It’s easy to imagine this slip-sliding narrative texture as a bequeathment to Amalric from the newly passed Alain Resnais, who employed the actor for two late-period works – Wild Grass (2009) and You Ain’t Seen Nothin’ Yet (2012) – but their objectives couldn’t be more opposite. While Resnais’ mystery narratives work from the outside in, emphasizing ambiguity over resolution, Amalric’s plot works from the inside out, gradually sifting information through a kaleidoscopic aesthetic as a way of separating fact from fiction, and finally reaching a satisfying conclusion.
Of course, the film isn’t as clear-cut as this analysis makes it sound – there are snakes on ladders along the way, flagrant misinformation, and enough ambiguity to cast murk over the moral finale – but the best thrillers work this way, satiating our curiosity for the grisly facts while complicating the players and their relationships, leaving a black blemish on an otherwise white surface.
It’s perfect material for Amalric the actor, whose (to borrow Xan Brooks’ splendid phrase) “rodent eyes” are compelled into anxious overtime, paranoiacally flitting around his paramours’ bedroom and the gendarmes offices, and finally sinking into cold, wet unease for the court scenes – which recall Sacha Guitry’s black comic masterpiece La Poison (1951) – where his ordeal comes to an end. Amalric, knowing too well that his depleted features are a canvas for nausea and fatigue, is careful to film himself mostly in medium shots, positioning the camera on the side of the inquiring law and neglecting us any easy association of guilt with his unquietly neurotic face. It’s a move in service of story rather than vanity, and just one element, beside a sharp eye for 1.33 composition and his intuitive approach to pacing, which marks out Amalric as an actor-director to watch.

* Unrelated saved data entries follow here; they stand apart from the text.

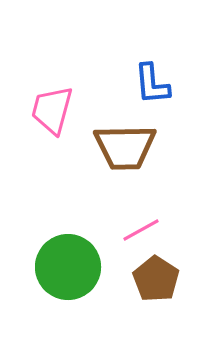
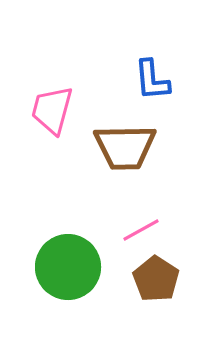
blue L-shape: moved 4 px up
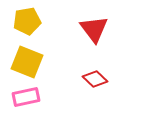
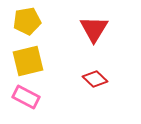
red triangle: rotated 8 degrees clockwise
yellow square: moved 1 px right, 1 px up; rotated 36 degrees counterclockwise
pink rectangle: rotated 40 degrees clockwise
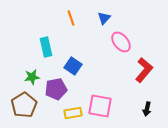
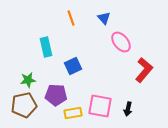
blue triangle: rotated 24 degrees counterclockwise
blue square: rotated 30 degrees clockwise
green star: moved 4 px left, 3 px down
purple pentagon: moved 6 px down; rotated 15 degrees clockwise
brown pentagon: rotated 20 degrees clockwise
black arrow: moved 19 px left
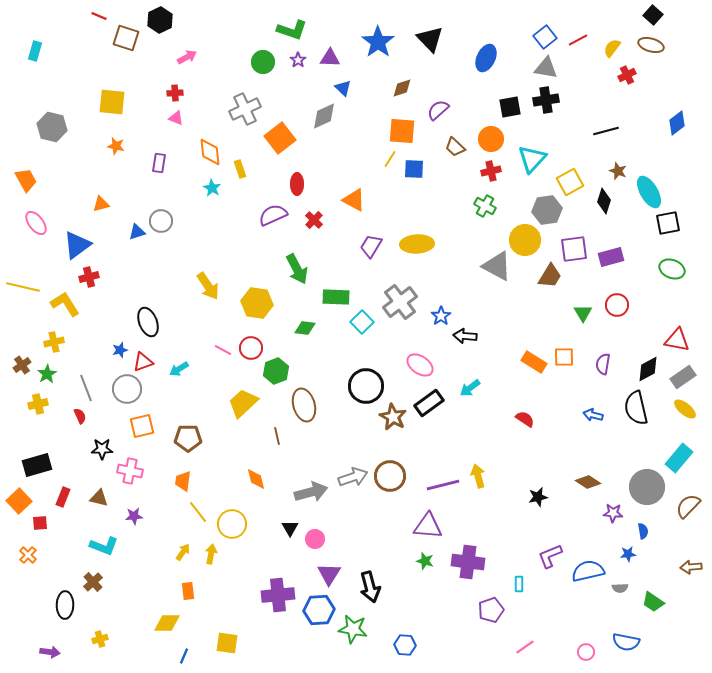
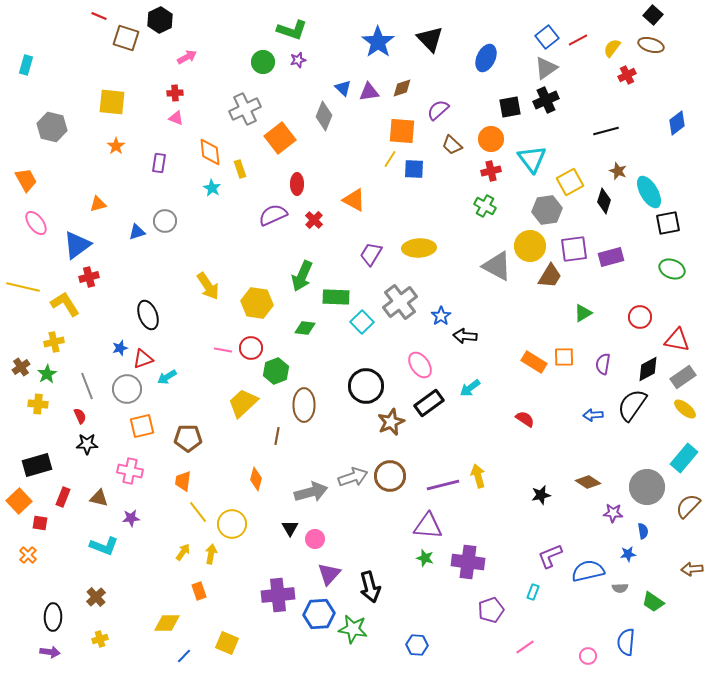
blue square at (545, 37): moved 2 px right
cyan rectangle at (35, 51): moved 9 px left, 14 px down
purple triangle at (330, 58): moved 39 px right, 34 px down; rotated 10 degrees counterclockwise
purple star at (298, 60): rotated 21 degrees clockwise
gray triangle at (546, 68): rotated 45 degrees counterclockwise
black cross at (546, 100): rotated 15 degrees counterclockwise
gray diamond at (324, 116): rotated 44 degrees counterclockwise
orange star at (116, 146): rotated 24 degrees clockwise
brown trapezoid at (455, 147): moved 3 px left, 2 px up
cyan triangle at (532, 159): rotated 20 degrees counterclockwise
orange triangle at (101, 204): moved 3 px left
gray circle at (161, 221): moved 4 px right
yellow circle at (525, 240): moved 5 px right, 6 px down
yellow ellipse at (417, 244): moved 2 px right, 4 px down
purple trapezoid at (371, 246): moved 8 px down
green arrow at (297, 269): moved 5 px right, 7 px down; rotated 52 degrees clockwise
red circle at (617, 305): moved 23 px right, 12 px down
green triangle at (583, 313): rotated 30 degrees clockwise
black ellipse at (148, 322): moved 7 px up
blue star at (120, 350): moved 2 px up
pink line at (223, 350): rotated 18 degrees counterclockwise
red triangle at (143, 362): moved 3 px up
brown cross at (22, 365): moved 1 px left, 2 px down
pink ellipse at (420, 365): rotated 20 degrees clockwise
cyan arrow at (179, 369): moved 12 px left, 8 px down
gray line at (86, 388): moved 1 px right, 2 px up
yellow cross at (38, 404): rotated 18 degrees clockwise
brown ellipse at (304, 405): rotated 16 degrees clockwise
black semicircle at (636, 408): moved 4 px left, 3 px up; rotated 48 degrees clockwise
blue arrow at (593, 415): rotated 18 degrees counterclockwise
brown star at (393, 417): moved 2 px left, 5 px down; rotated 20 degrees clockwise
brown line at (277, 436): rotated 24 degrees clockwise
black star at (102, 449): moved 15 px left, 5 px up
cyan rectangle at (679, 458): moved 5 px right
orange diamond at (256, 479): rotated 30 degrees clockwise
black star at (538, 497): moved 3 px right, 2 px up
purple star at (134, 516): moved 3 px left, 2 px down
red square at (40, 523): rotated 14 degrees clockwise
green star at (425, 561): moved 3 px up
brown arrow at (691, 567): moved 1 px right, 2 px down
purple triangle at (329, 574): rotated 10 degrees clockwise
brown cross at (93, 582): moved 3 px right, 15 px down
cyan rectangle at (519, 584): moved 14 px right, 8 px down; rotated 21 degrees clockwise
orange rectangle at (188, 591): moved 11 px right; rotated 12 degrees counterclockwise
black ellipse at (65, 605): moved 12 px left, 12 px down
blue hexagon at (319, 610): moved 4 px down
blue semicircle at (626, 642): rotated 84 degrees clockwise
yellow square at (227, 643): rotated 15 degrees clockwise
blue hexagon at (405, 645): moved 12 px right
pink circle at (586, 652): moved 2 px right, 4 px down
blue line at (184, 656): rotated 21 degrees clockwise
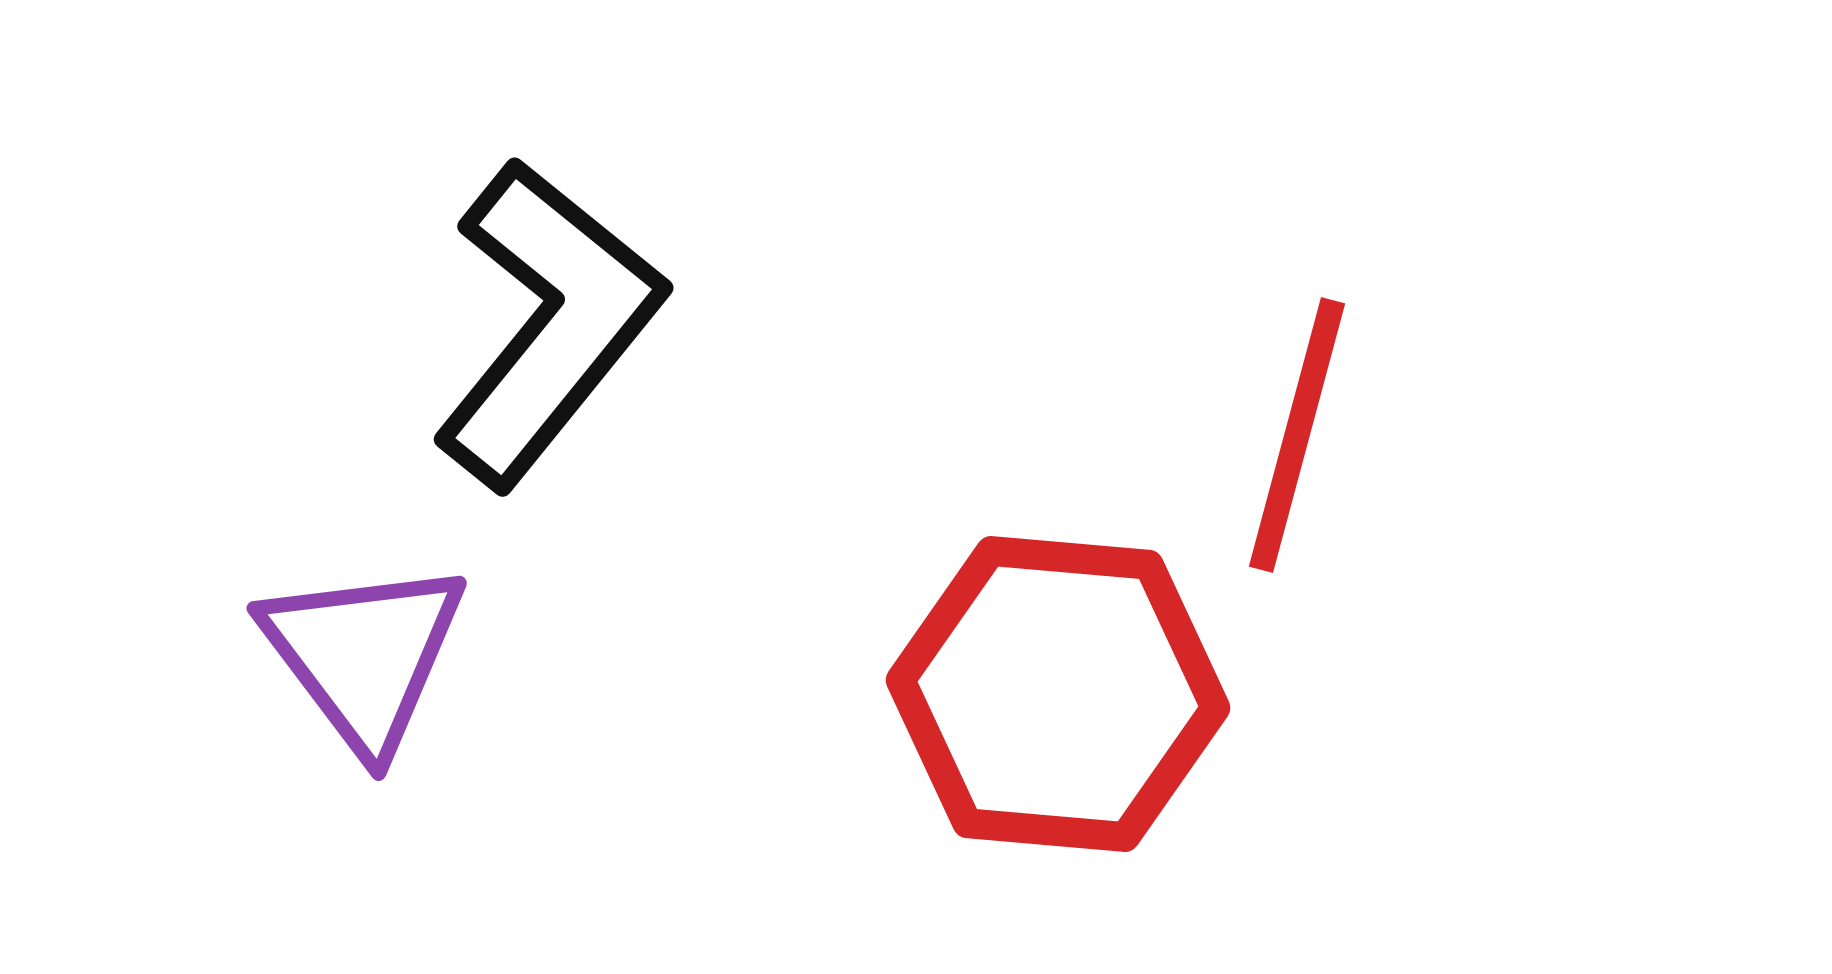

The Blue Room’s eloquent form is interestingly juxtaposed with another fragmented thriller at this year’s LFF, Syllas Tzoumerkas’ A Blast. Unlike Amalric’s film, which composes every scene like a jigsaw piece specifically crafted to fit another, A Blast is a mosaic of broken glass – or perhaps the heavy metal cover of an orchestral symphony. It’s an immediately gripping film, but not interesting – the sheer momentum of the editing and enigmatic content of the images can’t help but engage a fresh mind, as the whirl of visceral action; explicit fucking; anxious phone calls; a car tearing away from a forest fire, is like an unexpected adrenaline shot. But once the debris is digested, its rhythm settled, and a plot – about a depressed mother escaping her life – is established, what’s left?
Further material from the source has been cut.